IBM has doubled the power of its quantum computers annually since 2017. IBM first made quantum computers available to the public in May, 2016 through its IBM Q Experience quantum cloud service.
IBM’s recently unveiled IBM Q System One quantum computer, with a fourth-generation 20-qubit processor, has produced a quantum volume of 16, roughly double that of the current IBM Q 20-qubit IBM Q Network devices, which have a quantum volume of 8.
A variety of factors determine quantum volume, including the number of qubits, connectivity, and coherence time, plus accounting for gate and measurement errors, device cross talk, and circuit software compiler efficiency.
In addition to producing the highest quantum volume to date, IBM Q System One’s performance reflects some of the lowest error rates IBM has ever measured, with an average 2-qubit gate error less than 2 percent, and its best gate achieving less than 1 percent error rate. To build a fully-functional, large-scale, universal, fault-tolerant quantum computer, long coherence times and low error rates are required.
Quantum volume is a fundamental performance metric that measures progress in the pursuit of “quantum advantage,” the point at which quantum applications deliver a significant, practical benefit beyond what classical computers alone are capable. Potential use cases, such as precisely simulating battery-cell chemistry for electric vehicles, delivering a quadratic speedup in derivative pricing, and many others are already being investigated by IBM Q Network partners. To achieve quantum advantage in the 2020s, IBM believes that we will need to continue to at least double quantum volume every year.

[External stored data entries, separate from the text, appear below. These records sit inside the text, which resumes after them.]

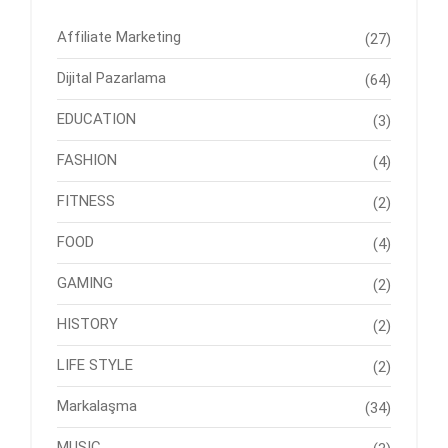
Affiliate Marketing
(27)
Dijital Pazarlama
(64)
EDUCATION
(3)
FASHION
(4)
FITNESS
(2)
FOOD
(4)
GAMING
(2)
HISTORY
(2)
LIFE STYLE
(2)
Markalaşma
(34)
MUSIC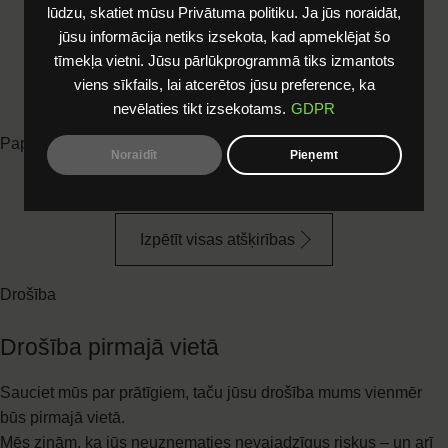
lūdzu, skatiet mūsu Privātuma politiku. Ja jūs noraidāt,
jūsu informācija netiks izsekota, kad apmeklējat šo
tīmekļa vietni. Jūsu pārlūkprogrammā tiks izmantots
viens sīkfails, lai atcerētos jūsu preference, ka
nevēlaties tikt izsekotams.
GDPR
Noraidīt
Pieņemt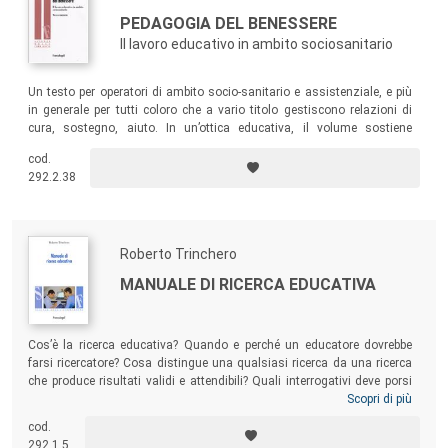
PEDAGOGIA DEL BENESSERE
Il lavoro educativo in ambito sociosanitario
Un testo per operatori di ambito socio-sanitario e assistenziale, e più
in generale per tutti coloro che a vario titolo gestiscono relazioni di
cura, sostegno, aiuto. In un’ottica educativa, il volume sostiene
l’importanza della formazione al benessere, basata sull’idea che tutti
cod.
possiamo imparare a star meglio e che il benessere non è soltanto
292.2.38
una questione di quantità di risorse, ma soprattutto di qualità di
scelte, individuali e sociali.
Roberto Trinchero
MANUALE DI RICERCA EDUCATIVA
Cos’è la ricerca educativa? Quando e perché un educatore dovrebbe
farsi ricercatore? Cosa distingue una qualsiasi ricerca da una ricerca
che produce risultati validi e attendibili? Quali interrogativi deve porsi
chi si accinge a far ricerca in contesti educativi? Questo manuale
Scopri di più
intende offrire risposte, sul doppio versante teorico e pratico, a queste
cod.
e molte altre domande che chiunque si sia accostato al mondo della
292.1.5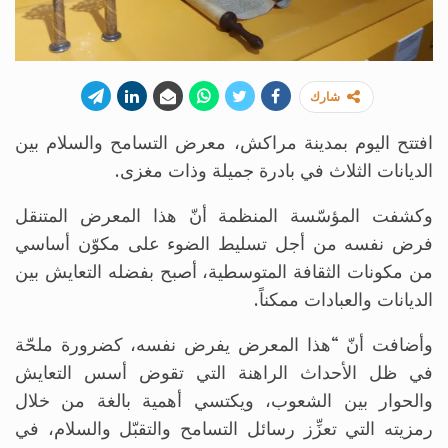
شارك
افتتح اليوم بمدينة مراكش، معرض التسامح والسلام بين
الديانات الثلاث في بادرة جميلة وذات مغزى.
وكشفت المؤسّسة المنظمة أنّ هذا المعرض المتنقل
فرض نفسه من أجل تسليط الضوء على مكوّن أساسي
من مكونات الثقافة المتوسطية، أصبح بفضله التعايش بين
الديانات والعبادات ممكناً.
وأضافت أنّ “هذا المعرض يفرض نفسه، كضرورة ملحّة
في ظل الأحداث الراهنة التي تقوض أسس التعايش
والحوار بين الشعوب، ويكتسي أهمية بالغة من خلال
رمزيته التي تعزِّز رسائل التسامح والتقبّل والسلام، في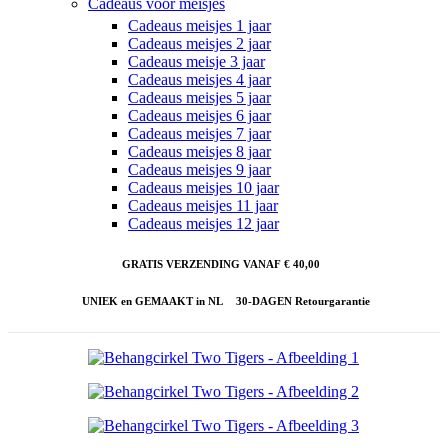
Cadeaus voor meisjes
Cadeaus meisjes 1 jaar
Cadeaus meisjes 2 jaar
Cadeaus meisje 3 jaar
Cadeaus meisjes 4 jaar
Cadeaus meisjes 5 jaar
Cadeaus meisjes 6 jaar
Cadeaus meisjes 7 jaar
Cadeaus meisjes 8 jaar
Cadeaus meisjes 9 jaar
Cadeaus meisjes 10 jaar
Cadeaus meisjes 11 jaar
Cadeaus meisjes 12 jaar
GRATIS VERZENDING VANAF € 40,00
UNIEK en GEMAAKT in NL
30-DAGEN Retourgarantie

In “Cramming more components onto integrated circuits” in 1965, Gordon Moore postulated that the number of components per integrated function would grow exponentially for classical computers. IBM Q system progress since 2017 presents a similar early growth pattern, supporting the premise that quantum volume will need to double every year, presenting a clear roadmap toward achieving quantum advantage.
“Today, we are proposing a roadmap for quantum computing, as our IBM Q team is committed to reaching a point where quantum computation will provide a real impact on science and business,” said Dr. Sarah Sheldon, lead of the IBM Q Quantum Performance team, dedicated to quantum verification at IBM Research. “While we are making scientific breakthroughs and pursuing early uses cases for quantum computing, our goal is to continue to drive higher quantum volume to ultimately demonstrate quantum advantage.”